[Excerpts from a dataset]
○ ○ ○ ○ ○

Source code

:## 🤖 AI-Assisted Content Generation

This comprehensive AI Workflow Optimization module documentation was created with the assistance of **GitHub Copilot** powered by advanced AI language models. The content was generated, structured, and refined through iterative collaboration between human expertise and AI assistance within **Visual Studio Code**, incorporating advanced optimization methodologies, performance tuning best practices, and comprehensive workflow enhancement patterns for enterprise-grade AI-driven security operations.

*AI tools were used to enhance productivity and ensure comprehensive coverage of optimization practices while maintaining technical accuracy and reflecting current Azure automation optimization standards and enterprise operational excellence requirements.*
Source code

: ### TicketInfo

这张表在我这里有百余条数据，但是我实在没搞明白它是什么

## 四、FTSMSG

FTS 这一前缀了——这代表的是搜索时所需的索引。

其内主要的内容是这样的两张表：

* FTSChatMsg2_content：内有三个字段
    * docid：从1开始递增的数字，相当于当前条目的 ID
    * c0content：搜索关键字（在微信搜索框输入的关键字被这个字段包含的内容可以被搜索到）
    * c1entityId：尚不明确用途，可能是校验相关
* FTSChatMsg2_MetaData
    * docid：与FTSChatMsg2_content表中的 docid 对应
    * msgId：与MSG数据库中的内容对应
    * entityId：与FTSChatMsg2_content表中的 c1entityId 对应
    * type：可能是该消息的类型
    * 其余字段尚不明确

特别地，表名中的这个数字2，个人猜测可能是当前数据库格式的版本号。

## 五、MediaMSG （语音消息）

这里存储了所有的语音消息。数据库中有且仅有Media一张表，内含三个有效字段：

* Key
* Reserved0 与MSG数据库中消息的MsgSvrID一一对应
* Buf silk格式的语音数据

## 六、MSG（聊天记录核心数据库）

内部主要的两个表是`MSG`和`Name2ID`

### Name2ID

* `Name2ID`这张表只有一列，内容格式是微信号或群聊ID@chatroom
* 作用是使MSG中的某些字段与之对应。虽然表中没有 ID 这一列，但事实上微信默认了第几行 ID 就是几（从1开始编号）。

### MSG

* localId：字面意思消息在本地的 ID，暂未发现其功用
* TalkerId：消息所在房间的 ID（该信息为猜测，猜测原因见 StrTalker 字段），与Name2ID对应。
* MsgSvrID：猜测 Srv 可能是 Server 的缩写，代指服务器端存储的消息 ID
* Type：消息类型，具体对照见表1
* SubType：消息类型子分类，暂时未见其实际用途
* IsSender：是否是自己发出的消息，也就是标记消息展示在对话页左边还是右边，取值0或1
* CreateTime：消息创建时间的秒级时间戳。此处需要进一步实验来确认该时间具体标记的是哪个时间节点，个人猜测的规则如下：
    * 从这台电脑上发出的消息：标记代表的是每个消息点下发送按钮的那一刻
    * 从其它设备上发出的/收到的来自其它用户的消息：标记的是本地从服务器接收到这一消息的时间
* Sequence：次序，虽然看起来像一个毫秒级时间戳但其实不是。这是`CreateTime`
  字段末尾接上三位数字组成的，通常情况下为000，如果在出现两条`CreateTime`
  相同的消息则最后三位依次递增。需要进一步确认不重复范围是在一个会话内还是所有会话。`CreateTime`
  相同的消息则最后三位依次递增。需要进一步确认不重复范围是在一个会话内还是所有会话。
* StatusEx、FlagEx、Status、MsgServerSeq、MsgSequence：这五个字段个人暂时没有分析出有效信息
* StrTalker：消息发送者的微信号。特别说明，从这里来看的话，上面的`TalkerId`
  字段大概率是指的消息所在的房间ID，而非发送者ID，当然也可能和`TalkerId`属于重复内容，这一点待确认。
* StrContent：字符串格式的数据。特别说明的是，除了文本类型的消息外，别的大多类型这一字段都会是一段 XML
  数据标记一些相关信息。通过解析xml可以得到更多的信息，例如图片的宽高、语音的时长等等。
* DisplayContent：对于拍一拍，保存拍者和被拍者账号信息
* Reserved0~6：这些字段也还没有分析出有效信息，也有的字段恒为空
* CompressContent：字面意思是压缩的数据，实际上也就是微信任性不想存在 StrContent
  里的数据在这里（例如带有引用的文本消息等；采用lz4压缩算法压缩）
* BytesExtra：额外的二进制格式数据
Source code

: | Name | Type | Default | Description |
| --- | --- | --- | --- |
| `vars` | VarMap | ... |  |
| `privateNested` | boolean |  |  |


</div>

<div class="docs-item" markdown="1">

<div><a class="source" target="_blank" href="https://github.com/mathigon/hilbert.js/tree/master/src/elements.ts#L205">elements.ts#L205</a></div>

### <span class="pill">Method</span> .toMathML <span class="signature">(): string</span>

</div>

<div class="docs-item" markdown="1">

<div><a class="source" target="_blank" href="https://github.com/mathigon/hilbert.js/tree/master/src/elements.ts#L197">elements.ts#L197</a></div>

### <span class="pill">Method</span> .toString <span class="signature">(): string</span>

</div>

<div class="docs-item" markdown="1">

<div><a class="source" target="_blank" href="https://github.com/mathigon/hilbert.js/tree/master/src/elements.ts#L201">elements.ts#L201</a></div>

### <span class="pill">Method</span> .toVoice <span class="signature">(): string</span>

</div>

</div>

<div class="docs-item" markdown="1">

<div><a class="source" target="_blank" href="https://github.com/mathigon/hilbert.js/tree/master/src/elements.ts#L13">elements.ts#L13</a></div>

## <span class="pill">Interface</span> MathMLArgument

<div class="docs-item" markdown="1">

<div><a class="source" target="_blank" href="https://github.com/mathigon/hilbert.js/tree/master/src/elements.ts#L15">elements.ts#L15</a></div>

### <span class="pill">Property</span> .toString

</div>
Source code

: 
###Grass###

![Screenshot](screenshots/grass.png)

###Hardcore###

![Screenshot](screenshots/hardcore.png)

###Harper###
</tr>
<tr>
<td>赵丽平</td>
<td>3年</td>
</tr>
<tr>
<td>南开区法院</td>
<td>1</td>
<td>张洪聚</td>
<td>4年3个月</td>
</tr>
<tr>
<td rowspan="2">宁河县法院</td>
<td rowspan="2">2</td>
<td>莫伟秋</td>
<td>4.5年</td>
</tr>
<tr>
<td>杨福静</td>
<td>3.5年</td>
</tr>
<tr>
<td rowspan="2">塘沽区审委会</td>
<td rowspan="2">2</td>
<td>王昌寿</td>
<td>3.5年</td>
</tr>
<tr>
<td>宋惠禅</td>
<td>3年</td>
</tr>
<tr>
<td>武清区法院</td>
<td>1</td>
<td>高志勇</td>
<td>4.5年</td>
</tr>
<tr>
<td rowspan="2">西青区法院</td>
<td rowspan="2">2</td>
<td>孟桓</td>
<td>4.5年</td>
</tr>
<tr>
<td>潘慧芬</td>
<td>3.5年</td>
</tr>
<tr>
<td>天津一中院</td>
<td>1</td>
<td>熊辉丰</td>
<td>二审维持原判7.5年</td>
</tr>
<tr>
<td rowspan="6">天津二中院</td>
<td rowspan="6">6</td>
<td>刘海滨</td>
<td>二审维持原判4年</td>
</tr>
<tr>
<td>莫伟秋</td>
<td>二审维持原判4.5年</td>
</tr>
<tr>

○ ○ ○ ○ ○

**To-do item**
Nothing is to be left out; reproduce each record exactly.

**Task response**
Source code

:## 🤖 AI-Assisted Content Generation

This comprehensive AI Workflow Optimization module documentation was created with the assistance of **GitHub Copilot** powered by advanced AI language models. The content was generated, structured, and refined through iterative collaboration between human expertise and AI assistance within **Visual Studio Code**, incorporating advanced optimization methodologies, performance tuning best practices, and comprehensive workflow enhancement patterns for enterprise-grade AI-driven security operations.

*AI tools were used to enhance productivity and ensure comprehensive coverage of optimization practices while maintaining technical accuracy and reflecting current Azure automation optimization standards and enterprise operational excellence requirements.*
Source code

: ### TicketInfo

这张表在我这里有百余条数据，但是我实在没搞明白它是什么

## 四、FTSMSG

FTS 这一前缀了——这代表的是搜索时所需的索引。

其内主要的内容是这样的两张表：

* FTSChatMsg2_content：内有三个字段
    * docid：从1开始递增的数字，相当于当前条目的 ID
    * c0content：搜索关键字（在微信搜索框输入的关键字被这个字段包含的内容可以被搜索到）
    * c1entityId：尚不明确用途，可能是校验相关
* FTSChatMsg2_MetaData
    * docid：与FTSChatMsg2_content表中的 docid 对应
    * msgId：与MSG数据库中的内容对应
    * entityId：与FTSChatMsg2_content表中的 c1entityId 对应
    * type：可能是该消息的类型
    * 其余字段尚不明确

特别地，表名中的这个数字2，个人猜测可能是当前数据库格式的版本号。

## 五、MediaMSG （语音消息）

这里存储了所有的语音消息。数据库中有且仅有Media一张表，内含三个有效字段：

* Key
* Reserved0 与MSG数据库中消息的MsgSvrID一一对应
* Buf silk格式的语音数据

## 六、MSG（聊天记录核心数据库）

内部主要的两个表是`MSG`和`Name2ID`

### Name2ID

* `Name2ID`这张表只有一列，内容格式是微信号或群聊ID@chatroom
* 作用是使MSG中的某些字段与之对应。虽然表中没有 ID 这一列，但事实上微信默认了第几行 ID 就是几（从1开始编号）。

### MSG

* localId：字面意思消息在本地的 ID，暂未发现其功用
* TalkerId：消息所在房间的 ID（该信息为猜测，猜测原因见 StrTalker 字段），与Name2ID对应。
* MsgSvrID：猜测 Srv 可能是 Server 的缩写，代指服务器端存储的消息 ID
* Type：消息类型，具体对照见表1
* SubType：消息类型子分类，暂时未见其实际用途
* IsSender：是否是自己发出的消息，也就是标记消息展示在对话页左边还是右边，取值0或1
* CreateTime：消息创建时间的秒级时间戳。此处需要进一步实验来确认该时间具体标记的是哪个时间节点，个人猜测的规则如下：
    * 从这台电脑上发出的消息：标记代表的是每个消息点下发送按钮的那一刻
    * 从其它设备上发出的/收到的来自其它用户的消息：标记的是本地从服务器接收到这一消息的时间
* Sequence：次序，虽然看起来像一个毫秒级时间戳但其实不是。这是`CreateTime`
  字段末尾接上三位数字组成的，通常情况下为000，如果在出现两条`CreateTime`
  相同的消息则最后三位依次递增。需要进一步确认不重复范围是在一个会话内还是所有会话。`CreateTime`
  相同的消息则最后三位依次递增。需要进一步确认不重复范围是在一个会话内还是所有会话。
* StatusEx、FlagEx、Status、MsgServerSeq、MsgSequence：这五个字段个人暂时没有分析出有效信息
* StrTalker：消息发送者的微信号。特别说明，从这里来看的话，上面的`TalkerId`
  字段大概率是指的消息所在的房间ID，而非发送者ID，当然也可能和`TalkerId`属于重复内容，这一点待确认。
* StrContent：字符串格式的数据。特别说明的是，除了文本类型的消息外，别的大多类型这一字段都会是一段 XML
  数据标记一些相关信息。通过解析xml可以得到更多的信息，例如图片的宽高、语音的时长等等。
* DisplayContent：对于拍一拍，保存拍者和被拍者账号信息
* Reserved0~6：这些字段也还没有分析出有效信息，也有的字段恒为空
* CompressContent：字面意思是压缩的数据，实际上也就是微信任性不想存在 StrContent
  里的数据在这里（例如带有引用的文本消息等；采用lz4压缩算法压缩）
* BytesExtra：额外的二进制格式数据
Source code

: | Name | Type | Default | Description |
| --- | --- | --- | --- |
| `vars` | VarMap | ... |  |
| `privateNested` | boolean |  |  |


</div>

<div class="docs-item" markdown="1">

<div><a class="source" target="_blank" href="https://github.com/mathigon/hilbert.js/tree/master/src/elements.ts#L205">elements.ts#L205</a></div>

### <span class="pill">Method</span> .toMathML <span class="signature">(): string</span>

</div>

<div class="docs-item" markdown="1">

<div><a class="source" target="_blank" href="https://github.com/mathigon/hilbert.js/tree/master/src/elements.ts#L197">elements.ts#L197</a></div>

### <span class="pill">Method</span> .toString <span class="signature">(): string</span>

</div>

<div class="docs-item" markdown="1">

<div><a class="source" target="_blank" href="https://github.com/mathigon/hilbert.js/tree/master/src/elements.ts#L201">elements.ts#L201</a></div>

### <span class="pill">Method</span> .toVoice <span class="signature">(): string</span>

</div>

</div>

<div class="docs-item" markdown="1">

<div><a class="source" target="_blank" href="https://github.com/mathigon/hilbert.js/tree/master/src/elements.ts#L13">elements.ts#L13</a></div>

## <span class="pill">Interface</span> MathMLArgument

<div class="docs-item" markdown="1">

<div><a class="source" target="_blank" href="https://github.com/mathigon/hilbert.js/tree/master/src/elements.ts#L15">elements.ts#L15</a></div>

### <span class="pill">Property</span> .toString

</div>
Source code

: 
###Grass###

![Screenshot](screenshots/grass.png)

###Hardcore###

![Screenshot](screenshots/hardcore.png)

###Harper###
</tr>
<tr>
<td>赵丽平</td>
<td>3年</td>
</tr>
<tr>
<td>南开区法院</td>
<td>1</td>
<td>张洪聚</td>
<td>4年3个月</td>
</tr>
<tr>
<td rowspan="2">宁河县法院</td>
<td rowspan="2">2</td>
<td>莫伟秋</td>
<td>4.5年</td>
</tr>
<tr>
<td>杨福静</td>
<td>3.5年</td>
</tr>
<tr>
<td rowspan="2">塘沽区审委会</td>
<td rowspan="2">2</td>
<td>王昌寿</td>
<td>3.5年</td>
</tr>
<tr>
<td>宋惠禅</td>
<td>3年</td>
</tr>
<tr>
<td>武清区法院</td>
<td>1</td>
<td>高志勇</td>
<td>4.5年</td>
</tr>
<tr>
<td rowspan="2">西青区法院</td>
<td rowspan="2">2</td>
<td>孟桓</td>
<td>4.5年</td>
</tr>
<tr>
<td>潘慧芬</td>
<td>3.5年</td>
</tr>
<tr>
<td>天津一中院</td>
<td>1</td>
<td>熊辉丰</td>
<td>二审维持原判7.5年</td>
</tr>
<tr>
<td rowspan="6">天津二中院</td>
<td rowspan="6">6</td>
<td>刘海滨</td>
<td>二审维持原判4年</td>
</tr>
<tr>
<td>莫伟秋</td>
<td>二审维持原判4.5年</td>
</tr>
<tr>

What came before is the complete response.